Bridging the skills gap in Digital Transformation

A very interesting article from Miguel Milano, President of Salesforce about how there will be incredibly strong demand for ICT skills over the next 5 years given that so many companies are adopting new technology (see figures below).

Here's the tech - but how can companies find the talent to go with it?
The World Economic Forum estimates that 54% of all employees will need reskilling by 2022. The solutions lie with companies and government pursuing lifelong learning. But safe to say there's going to be a lot of competition for people with 'digital' skills.

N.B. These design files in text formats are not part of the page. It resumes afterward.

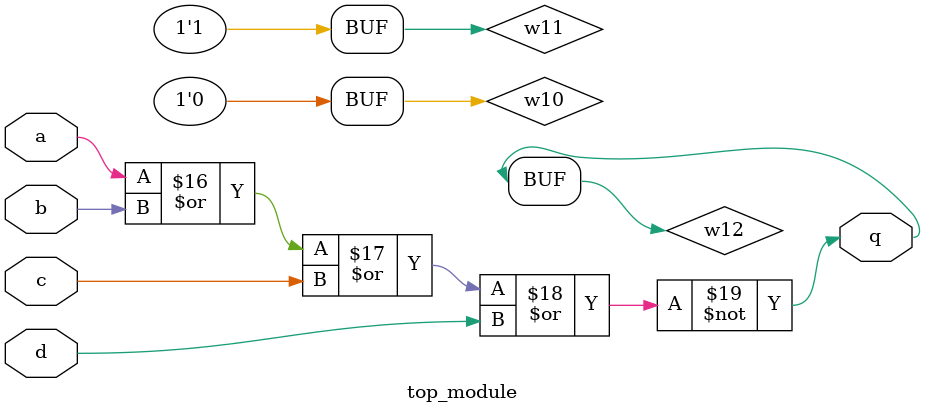
<source format=sv>
module top_module (
	input a, 
	input b, 
	input c, 
	input d,
	output q
);
	
	// Define internal wires
	wire w1, w2, w3, w4, w5, w6, w7, w8, w9, w10, w11, w12;
	
	// Logic gates
	assign w1 = a & b;
	assign w2 = ~w1;
	assign w3 = c & d;
	assign w4 = ~w3;
	assign w5 = w2 | w4;
	assign w6 = ~(a | b);
	assign w7 = ~(c | d);
	assign w8 = w6 & w7;
	assign w9 = w5 | w8;
	assign w10 = ~(~w9 | w9);
	assign w11 = ~w10;
	assign w12 = ~(a | b | c | d);
	assign q = w11 & w12;
	
endmodule

</source>
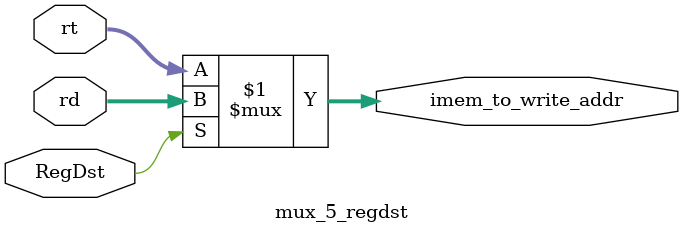
<source format=v>

module mux_5_regdst(rt, rd, RegDst, imem_to_write_addr);
    // Declaração das entradas e saída
    input wire [4:0] rt, rd;
    input wire RegDst; // <= sinal da Control
    output wire [4:0] imem_to_write_addr;

    // Determinação do multiplexador
    assign imem_to_write_addr = RegDst ? rd : rt;

endmodule
</source>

Milano identifies three approaches:

  • Lifelong learning harnessing technology, e.g. through online learning platforms.
  • Going beyond the usual talent pools, hiring from more diverse backgrounds
  • Be an appealing place to work, which is about more than just money and perks
In general I agree. But I'm yet to be convinced of the case for gamification in encouraging lifelong learning. It's hard to point at gamification really encouraging people to do much more than play games. I will admit that it's arguable as it pertains to personal fitness, with plenty of people claiming that their Fitbit encouraged them to exercise. But learning has for decades been increasingly focused on a game-like experience with constant feedback, role-playing and so forth. So I would argue that learning already has something of a game-like environment and there's not much more benefit from upping the game quotient. 

Regarding expanding beyond the talent pool, I think the key thing is not so much the diversity of background, but the diversity of skillset that might come from the diversity of background. I have argued vociferously that most of Digital Transformation is about change management rather than technical hard skills. So what's really required is policy management, project management and change management. Usually those skills aren't to be found at MIT.

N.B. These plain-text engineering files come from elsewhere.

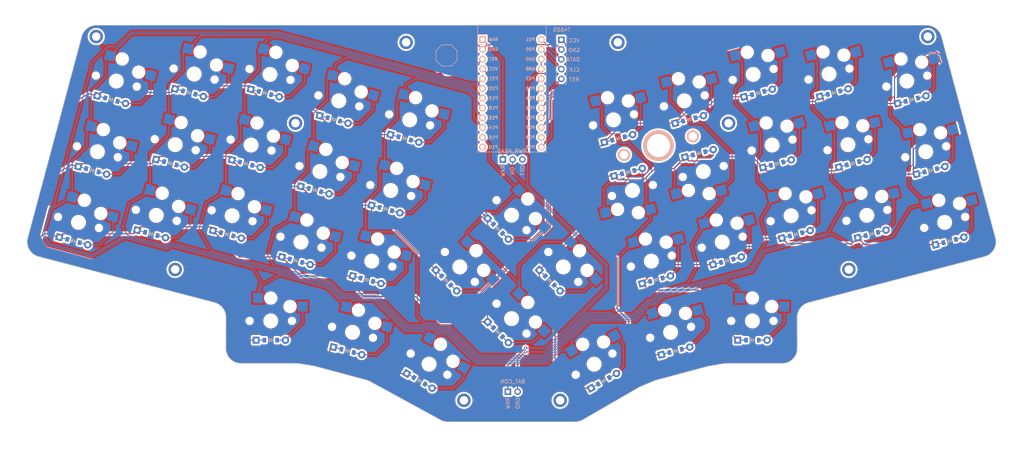
<source format=kicad_pcb>
(kicad_pcb
	(version 20240108)
	(generator "pcbnew")
	(generator_version "8.0")
	(general
		(thickness 1.6)
		(legacy_teardrops no)
	)
	(paper "A3")
	(title_block
		(title "cotrackcot")
		(rev "v1.0.0")
		(company "Unknown")
	)
	(layers
		(0 "F.Cu" signal)
		(31 "B.Cu" signal)
		(32 "B.Adhes" user "B.Adhesive")
		(33 "F.Adhes" user "F.Adhesive")
		(34 "B.Paste" user)
		(35 "F.Paste" user)
		(36 "B.SilkS" user "B.Silkscreen")
		(37 "F.SilkS" user "F.Silkscreen")
		(38 "B.Mask" user)
		(39 "F.Mask" user)
		(40 "Dwgs.User" user "User.Drawings")
		(41 "Cmts.User" user "User.Comments")
		(42 "Eco1.User" user "User.Eco1")
		(43 "Eco2.User" user "User.Eco2")
		(44 "Edge.Cuts" user)
		(45 "Margin" user)
		(46 "B.CrtYd" user "B.Courtyard")
		(47 "F.CrtYd" user "F.Courtyard")
		(48 "B.Fab" user)
		(49 "F.Fab" user)
	)
	(setup
		(pad_to_mask_clearance 0.05)
		(allow_soldermask_bridges_in_footprints no)
		(pcbplotparams
			(layerselection 0x00010fc_ffffffff)
			(plot_on_all_layers_selection 0x0000000_00000000)
			(disableapertmacros no)
			(usegerberextensions no)
			(usegerberattributes yes)
			(usegerberadvancedattributes yes)
			(creategerberjobfile yes)
			(dashed_line_dash_ratio 12.000000)
			(dashed_line_gap_ratio 3.000000)
			(svgprecision 4)
			(plotframeref no)
			(viasonmask no)
			(mode 1)
			(useauxorigin no)
			(hpglpennumber 1)
			(hpglpenspeed 20)
			(hpglpendiameter 15.000000)
			(pdf_front_fp_property_popups yes)
			(pdf_back_fp_property_popups yes)
			(dxfpolygonmode yes)
			(dxfimperialunits yes)
			(dxfusepcbnewfont yes)
			(psnegative no)
			(psa4output no)
			(plotreference yes)
			(plotvalue yes)
			(plotfptext yes)
			(plotinvisibletext no)
			(sketchpadsonfab no)
			(subtractmaskfromsilk no)
			(outputformat 1)
			(mirror no)
			(drillshape 0)
			(scaleselection 1)
			(outputdirectory "Cotrackot_v1/")
		)
	)
	(net 0 "")
	(net 1 "left_home")
	(net 2 "left_bottom")
	(net 3 "right_home")
	(net 4 "right_bottom")
	(net 5 "pinky_bottom")
	(net 6 "pinky_home")
	(net 7 "pinky_top")
	(net 8 "ring_bottom")
	(net 9 "ring_home")
	(net 10 "ring_top")
	(net 11 "middle_bottom")
	(net 12 "middle_home")
	(net 13 "middle_top")
	(net 14 "index_bottom")
	(net 15 "index_home")
	(net 16 "index_top")
	(net 17 "inner_bottom")
	(net 18 "inner_home")
	(net 19 "inner_top")
	(net 20 "mirror_pinky_bottom")
	(net 21 "mirror_pinky_home")
	(net 22 "mirror_pinky_top")
	(net 23 "mirror_ring_bottom")
	(net 24 "mirror_ring_home")
	(net 25 "mirror_ring_top")
	(net 26 "mirror_middle_bottom")
	(net 27 "mirror_middle_home")
	(net 28 "mirror_middle_top")
	(net 29 "mirror_index_bottom")
	(net 30 "mirror_index_home")
	(net 31 "mirror_index_top")
	(net 32 "mirror_inner_bottom")
	(net 33 "mirror_inner_home")
	(net 34 "mirror_inner_top")
	(net 35 "home_home")
	(net 36 "outer_home")
	(net 37 "mirror_home_home")
	(net 38 "mirror_outer_home")
	(net 39 "P2")
	(net 40 "P0")
	(net 41 "P1")
	(net 42 "P8")
	(net 43 "RAW")
	(net 44 "GND")
	(net 45 "RST")
	(net 46 "VCC")
	(net 47 "P9")
	(net 48 "Row_1")
	(net 49 "Row_4")
	(net 50 "Row_5")
	(net 51 "Row_2")
	(net 52 "Row_3")
	(net 53 "Row_6")
	(net 54 "Col_1")
	(net 55 "Col_2")
	(net 56 "Col_3")
	(net 57 "Col_4")
	(net 58 "Col_5")
	(net 59 "Col_6")
	(net 60 "Col_7")
	(net 61 "inner_home_thumb_left")
	(net 62 "mirror_inner_home_thumb")
	(footprint "E73:SW_TACT_ALPS_SKQGABE010" (layer "F.Cu") (at 185.484077 103.408845 -90))
	(footprint "Kneecrust_Components:T460S Trackpoint PCB Mounting Holes" (layer "F.Cu") (at 240.534089 126.818846 15))
	(footprint "Connector_PinHeader_2.54mm:PinHeader_1x05_P2.54mm_Vertical" (layer "F.Cu") (at 215.317699 99.331093))
	(footprint "ScottoKeebs_Choc:PG1350 - Choc Hotswap Basic" (layer "F.Cu") (at 115.015182 126.584423 -15))
	(footprint "ScottoKeebs_Choc:PG1350 - Choc Hotswap Basic" (layer "F.Cu") (at 274.9774 145.03789 15))
	(footprint "ComboDiode" (layer "F.Cu") (at 198.849453 175.303523 -45))
	(footprint "ComboDiode" (layer "F.Cu") (at 169.7002 143.307783 -15))
	(footprint (layer "F.Cu") (at 175 100))
	(footprint "ComboDiode" (layer "F.Cu") (at 230.152238 124.955192 15))
	(footprint "ComboDiode" (layer "F.Cu") (at 159.777972 180.144912 -15))
	(footprint "ComboDiode" (layer "F.Cu") (at 286.131351 113.061465 15))
	(footprint "ComboDiode" (layer "F.Cu") (at 316.179096 151.597609 15))
	(footprint "ComboDiode" (layer "F.Cu") (at 244.992034 180.144912 15))
	(footprint "ComboDiode" (layer "F.Cu") (at 264.938711 177.367315))
	(footprint "ScottoKeebs_Choc:PG1350 - Choc Hotswap Basic" (layer "F.Cu") (at 215.820031 158.332967 -45))
	(footprint "ScottoKeebs_Choc:PG1350 - Choc Hotswap Basic" (layer "F.Cu") (at 99.720134 110.062805 -15))
	(footprint "ComboDiode" (layer "F.Cu") (at 88.590907 151.597614 -15))
	(footprint "ScottoKeebs_Choc:PG1350 - Choc Hotswap Basic" (layer "F.Cu") (at 238.693252 156.830744 15))
	(footprint "ScottoKeebs_Choc:PG1350 - Choc Hotswap Basic" (layer "F.Cu") (at 89.885002 146.767989 -15))
	(footprint "ComboDiode" (layer "F.Cu") (at 291.048913 131.414038 15))
	(footprint "ScottoKeebs_Choc:PG1350 - Choc Hotswap Basic" (layer "F.Cu") (at 129.792612 145.037893 -15))
	(footprint "ScottoKeebs_Choc:PG1350 - Choc Hotswap Basic" (layer "F.Cu") (at 270.059842 126.685289 15))
	(footprint "ComboDiode" (layer "F.Cu") (at 295.966475 149.766638 15))
	(footprint "ComboDiode" (layer "F.Cu") (at 174.617766 124.955195 -15))
	(footprint "ComboDiode" (layer "F.Cu") (at 128.498504 149.867525 -15))
	(footprint "ScottoKeebs_Choc:PG1350 - Choc Hotswap Basic" (layer "F.Cu") (at 309.967429 128.415396 15))
	(footprint "ComboDiode" (layer "F.Cu") (at 108.803521 149.766643 -15))
	(footprint "ScottoKeebs_Choc:PG1350 - Choc Hotswap Basic" (layer "F.Cu") (at 134.71017 126.685285 -15))
	(footprint "ComboDiode" (layer "F.Cu") (at 146.381754 156.729878 -15))
	(footprint "ScottoKeebs_Choc:PG1350 - Choc Hotswap Basic" (layer "F.Cu") (at 180.947288 183.591363 -30))
	(footprint (layer "F.Cu") (at 215 193))
	(footprint "ScottoKeebs_Choc:PG1350 - Choc Hotswap Basic" (layer "F.Cu") (at 314.885004 146.767991 15))
	(footprint "ScottoKeebs_Choc:PG1350 - Choc Hotswap Basic" (layer "F.Cu") (at 294.672371 144.937009 15))
	(footprint "ComboDiode" (layer "F.Cu") (at 139.831286 177.367307))
	(footprint (layer "F.Cu") (at 230 100))
	(footprint (layer "F.Cu") (at 290 159))
	(footprint "ScottoKeebs_Choc:PG1350 - Choc Hotswap Basic" (layer "F.Cu") (at 139.831283 172.367313))
	(footprint (layer "F.Cu") (at 258.75 121))
	(footprint "ScottoKeebs_Choc:PG1350 - Choc Hotswap Basic" (layer "F.Cu") (at 257.094164 151.900245 15))
	(footprint "ScottoKeebs_Choc:PG1350 - Choc Hotswap Basic" (layer "F.Cu") (at 305.049874 110.06281 15))
	(footprint "ComboDiode" (layer "F.Cu") (at 271.353918 131.514939 15))
	(footprint "ComboDiode" (layer "F.Cu") (at 138.333628 113.162334 -15))
	(footprint "ComboDiode" (layer "F.Cu") (at 239.987355 161.660361 15))
	(footprint "ComboDiode" (layer "F.Cu") (at 258.388244 156.72986 15))
	(footprint "ScottoKeebs_Choc:PG1350 - Choc Hotswap Basic" (layer "F.Cu") (at 243.697946 175.315285 15))
	(footprint "ScottoKeebs_Choc:PG1350 - Choc Hotswap Basic" (layer "F.Cu") (at 94.80256 128.415394 -15))
	(footprint "MountingHole:MountingHole_2.2mm_M2_ISO7380_Pad" (layer "F.Cu") (at 94.5 98.5))
	(footprint "ScottoKeebs_Choc:PG1350 - Choc Hotswap Basic"
		(layer "F.Cu")
		(uuid "7cbd490b-adb0-4d3f-ad72-07a4c0331fd2")
		(at 289.754815 126.584425 15)
		(property "Reference" "S24"
			(at 0 0 30)
			(layer "F.SilkS")
			(hide yes)
			(uuid "ba6cc97f-34e4-458f-a9e8-263f665dc7f3")
			(effects
				(font
					(size 1.27 1.27)
					(thickness 0.15)
				)
			)
		)
		(property "Value" ""
			(at 0 0 30)
	
... [2147665 chars truncated]
</source>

With regard to being an appealing place to work, I think people overestimate the extent to which 'millenials' all crave a meaningful employer. There's a huge diversity within a generation and I would hesitate to generalise that they would all sacrifice a well paying job in order to find one that reflects their values. Not that I don't think it's an issue. It's just that I don't think it's much more of an issue than it has been in the last few generations. I'm Gen X and I know plenty of people who chose career paths that weren't based on money. What is marked is the extent to which more recent generations might have more serious repercussions from such a choice. Back in 1997 I was earning about 70% of the national average salary and I could have afforded, on my own, to buy a perfectly nice house in a nice part of the country. Today the decision to put morals before money would mean the difference between being a home-owner or not.